__Aim of the task__
Give back the lines of the records exactly, starting at the first and ending at the one with "12. DANIEL ANDRÉS MANTILLA OSSA – EQUIDAD".

__Data in this exercise__
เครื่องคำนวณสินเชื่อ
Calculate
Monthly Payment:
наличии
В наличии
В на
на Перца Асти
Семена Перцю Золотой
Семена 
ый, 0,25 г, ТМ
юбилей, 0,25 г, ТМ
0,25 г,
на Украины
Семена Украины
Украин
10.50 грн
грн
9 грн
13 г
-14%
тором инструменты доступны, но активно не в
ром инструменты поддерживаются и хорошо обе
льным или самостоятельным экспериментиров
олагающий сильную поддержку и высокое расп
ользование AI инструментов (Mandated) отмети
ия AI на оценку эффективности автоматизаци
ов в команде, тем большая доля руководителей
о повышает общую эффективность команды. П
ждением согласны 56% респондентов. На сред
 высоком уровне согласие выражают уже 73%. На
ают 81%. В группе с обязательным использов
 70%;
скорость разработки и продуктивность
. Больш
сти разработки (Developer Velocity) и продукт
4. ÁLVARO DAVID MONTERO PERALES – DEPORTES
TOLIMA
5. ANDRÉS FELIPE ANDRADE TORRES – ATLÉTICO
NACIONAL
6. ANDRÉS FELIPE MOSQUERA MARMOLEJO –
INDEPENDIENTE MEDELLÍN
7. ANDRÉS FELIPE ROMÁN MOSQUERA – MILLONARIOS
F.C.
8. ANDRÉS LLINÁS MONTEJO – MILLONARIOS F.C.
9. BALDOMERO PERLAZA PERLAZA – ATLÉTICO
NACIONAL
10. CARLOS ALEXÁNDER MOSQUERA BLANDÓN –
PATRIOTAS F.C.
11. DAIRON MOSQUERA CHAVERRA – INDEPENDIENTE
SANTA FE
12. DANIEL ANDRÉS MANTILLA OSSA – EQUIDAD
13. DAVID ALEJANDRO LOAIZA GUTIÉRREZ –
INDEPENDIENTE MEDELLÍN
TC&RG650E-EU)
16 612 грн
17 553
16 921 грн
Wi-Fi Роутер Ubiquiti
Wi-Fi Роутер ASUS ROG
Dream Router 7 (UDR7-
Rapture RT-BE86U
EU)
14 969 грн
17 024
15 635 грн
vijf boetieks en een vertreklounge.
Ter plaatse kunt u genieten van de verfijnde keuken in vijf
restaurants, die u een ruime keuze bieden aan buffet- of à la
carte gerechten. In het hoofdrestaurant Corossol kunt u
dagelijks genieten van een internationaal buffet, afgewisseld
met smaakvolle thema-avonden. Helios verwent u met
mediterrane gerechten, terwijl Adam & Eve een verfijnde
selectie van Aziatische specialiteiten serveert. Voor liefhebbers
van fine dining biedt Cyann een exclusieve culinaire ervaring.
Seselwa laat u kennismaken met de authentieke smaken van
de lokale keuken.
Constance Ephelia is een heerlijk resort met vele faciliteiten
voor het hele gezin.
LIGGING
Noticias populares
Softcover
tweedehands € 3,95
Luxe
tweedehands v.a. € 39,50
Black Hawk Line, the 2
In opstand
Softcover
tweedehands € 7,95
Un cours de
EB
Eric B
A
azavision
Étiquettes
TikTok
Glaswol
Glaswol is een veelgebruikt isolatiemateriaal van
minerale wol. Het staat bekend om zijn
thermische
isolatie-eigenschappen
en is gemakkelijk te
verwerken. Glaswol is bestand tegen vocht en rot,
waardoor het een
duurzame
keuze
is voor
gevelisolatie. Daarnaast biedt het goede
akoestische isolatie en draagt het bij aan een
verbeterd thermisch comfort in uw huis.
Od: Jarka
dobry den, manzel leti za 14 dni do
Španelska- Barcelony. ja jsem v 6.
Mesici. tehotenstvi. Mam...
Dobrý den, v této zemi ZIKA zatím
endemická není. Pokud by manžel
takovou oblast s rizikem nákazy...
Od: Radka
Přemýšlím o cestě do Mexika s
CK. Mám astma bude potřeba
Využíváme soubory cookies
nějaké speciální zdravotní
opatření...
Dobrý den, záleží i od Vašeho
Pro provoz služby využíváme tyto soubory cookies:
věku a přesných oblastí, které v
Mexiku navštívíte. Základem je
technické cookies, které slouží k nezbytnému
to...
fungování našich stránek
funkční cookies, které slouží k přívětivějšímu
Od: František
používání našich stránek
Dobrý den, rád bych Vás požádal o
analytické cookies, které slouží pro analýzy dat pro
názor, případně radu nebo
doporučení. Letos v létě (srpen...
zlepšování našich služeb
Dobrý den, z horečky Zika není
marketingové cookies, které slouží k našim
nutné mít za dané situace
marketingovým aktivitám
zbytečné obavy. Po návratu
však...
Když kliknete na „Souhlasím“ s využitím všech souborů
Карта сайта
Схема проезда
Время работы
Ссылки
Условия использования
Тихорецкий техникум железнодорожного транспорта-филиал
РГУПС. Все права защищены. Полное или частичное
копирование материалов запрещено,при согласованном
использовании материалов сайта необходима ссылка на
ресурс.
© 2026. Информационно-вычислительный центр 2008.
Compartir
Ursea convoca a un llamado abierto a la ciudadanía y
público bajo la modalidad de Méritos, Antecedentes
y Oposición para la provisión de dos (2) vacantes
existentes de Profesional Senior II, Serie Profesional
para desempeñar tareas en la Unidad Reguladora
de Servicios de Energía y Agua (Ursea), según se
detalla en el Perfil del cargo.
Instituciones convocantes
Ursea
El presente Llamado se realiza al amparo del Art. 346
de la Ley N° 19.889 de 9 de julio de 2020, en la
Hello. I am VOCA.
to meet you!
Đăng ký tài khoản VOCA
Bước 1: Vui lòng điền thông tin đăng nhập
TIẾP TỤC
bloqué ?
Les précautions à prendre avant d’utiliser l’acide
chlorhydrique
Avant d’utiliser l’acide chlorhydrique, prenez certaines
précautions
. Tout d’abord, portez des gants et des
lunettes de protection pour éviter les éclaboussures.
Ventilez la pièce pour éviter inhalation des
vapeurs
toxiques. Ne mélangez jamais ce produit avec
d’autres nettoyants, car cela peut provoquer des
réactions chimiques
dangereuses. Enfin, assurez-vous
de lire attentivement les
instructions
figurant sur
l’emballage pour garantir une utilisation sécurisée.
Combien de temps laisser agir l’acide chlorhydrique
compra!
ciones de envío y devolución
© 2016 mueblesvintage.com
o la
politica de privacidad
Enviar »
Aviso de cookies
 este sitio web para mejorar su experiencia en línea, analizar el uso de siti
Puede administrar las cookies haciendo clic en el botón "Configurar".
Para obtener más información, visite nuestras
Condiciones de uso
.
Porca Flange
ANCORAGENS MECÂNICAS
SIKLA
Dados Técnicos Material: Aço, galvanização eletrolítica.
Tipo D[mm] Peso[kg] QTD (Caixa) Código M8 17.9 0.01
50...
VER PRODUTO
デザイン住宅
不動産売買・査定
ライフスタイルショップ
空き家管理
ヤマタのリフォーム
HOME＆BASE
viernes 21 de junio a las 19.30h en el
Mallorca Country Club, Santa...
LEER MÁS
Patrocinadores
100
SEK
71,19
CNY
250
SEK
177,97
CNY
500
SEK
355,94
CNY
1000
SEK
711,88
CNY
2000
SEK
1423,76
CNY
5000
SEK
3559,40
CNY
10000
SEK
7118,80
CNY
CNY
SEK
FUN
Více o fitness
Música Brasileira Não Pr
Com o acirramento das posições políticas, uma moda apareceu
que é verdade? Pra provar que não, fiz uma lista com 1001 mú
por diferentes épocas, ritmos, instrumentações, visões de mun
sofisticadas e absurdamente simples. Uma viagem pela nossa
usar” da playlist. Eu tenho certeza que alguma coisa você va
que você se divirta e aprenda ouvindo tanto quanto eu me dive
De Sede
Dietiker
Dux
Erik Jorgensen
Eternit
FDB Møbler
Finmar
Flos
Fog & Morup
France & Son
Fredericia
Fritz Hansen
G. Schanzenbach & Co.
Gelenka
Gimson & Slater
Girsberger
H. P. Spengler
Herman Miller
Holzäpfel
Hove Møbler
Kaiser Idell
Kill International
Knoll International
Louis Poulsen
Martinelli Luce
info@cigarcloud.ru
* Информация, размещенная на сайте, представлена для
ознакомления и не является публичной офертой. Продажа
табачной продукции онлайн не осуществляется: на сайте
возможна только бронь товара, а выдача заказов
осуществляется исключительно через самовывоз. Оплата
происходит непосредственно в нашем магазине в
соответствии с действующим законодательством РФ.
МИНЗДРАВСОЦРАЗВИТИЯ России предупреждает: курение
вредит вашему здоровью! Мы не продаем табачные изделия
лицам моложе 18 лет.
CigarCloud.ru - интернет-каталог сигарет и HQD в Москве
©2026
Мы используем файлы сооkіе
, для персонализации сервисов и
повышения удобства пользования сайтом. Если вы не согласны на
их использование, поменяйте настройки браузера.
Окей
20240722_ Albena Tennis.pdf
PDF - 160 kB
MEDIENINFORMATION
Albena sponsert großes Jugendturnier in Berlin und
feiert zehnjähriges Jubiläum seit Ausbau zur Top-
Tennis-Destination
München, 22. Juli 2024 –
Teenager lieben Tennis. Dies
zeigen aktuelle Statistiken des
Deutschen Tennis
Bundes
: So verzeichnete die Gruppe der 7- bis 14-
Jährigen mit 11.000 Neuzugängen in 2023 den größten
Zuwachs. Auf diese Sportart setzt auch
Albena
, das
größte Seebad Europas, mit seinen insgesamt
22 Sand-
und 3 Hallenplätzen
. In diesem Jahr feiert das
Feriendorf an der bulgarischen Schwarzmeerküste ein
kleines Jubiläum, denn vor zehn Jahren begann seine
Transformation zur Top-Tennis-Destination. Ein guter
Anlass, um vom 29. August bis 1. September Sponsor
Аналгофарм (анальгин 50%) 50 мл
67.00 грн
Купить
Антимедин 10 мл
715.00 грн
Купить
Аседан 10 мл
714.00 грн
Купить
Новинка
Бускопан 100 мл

__Reply__
เครื่องคำนวณสินเชื่อ
Calculate
Monthly Payment:
наличии
В наличии
В на
на Перца Асти
Семена Перцю Золотой
Семена 
ый, 0,25 г, ТМ
юбилей, 0,25 г, ТМ
0,25 г,
на Украины
Семена Украины
Украин
10.50 грн
грн
9 грн
13 г
-14%
тором инструменты доступны, но активно не в
ром инструменты поддерживаются и хорошо обе
льным или самостоятельным экспериментиров
олагающий сильную поддержку и высокое расп
ользование AI инструментов (Mandated) отмети
ия AI на оценку эффективности автоматизаци
ов в команде, тем большая доля руководителей
о повышает общую эффективность команды. П
ждением согласны 56% респондентов. На сред
 высоком уровне согласие выражают уже 73%. На
ают 81%. В группе с обязательным использов
 70%;
скорость разработки и продуктивность
. Больш
сти разработки (Developer Velocity) и продукт
4. ÁLVARO DAVID MONTERO PERALES – DEPORTES
TOLIMA
5. ANDRÉS FELIPE ANDRADE TORRES – ATLÉTICO
NACIONAL
6. ANDRÉS FELIPE MOSQUERA MARMOLEJO –
INDEPENDIENTE MEDELLÍN
7. ANDRÉS FELIPE ROMÁN MOSQUERA – MILLONARIOS
F.C.
8. ANDRÉS LLINÁS MONTEJO – MILLONARIOS F.C.
9. BALDOMERO PERLAZA PERLAZA – ATLÉTICO
NACIONAL
10. CARLOS ALEXÁNDER MOSQUERA BLANDÓN –
PATRIOTAS F.C.
11. DAIRON MOSQUERA CHAVERRA – INDEPENDIENTE
SANTA FE
12. DANIEL ANDRÉS MANTILLA OSSA – EQUIDAD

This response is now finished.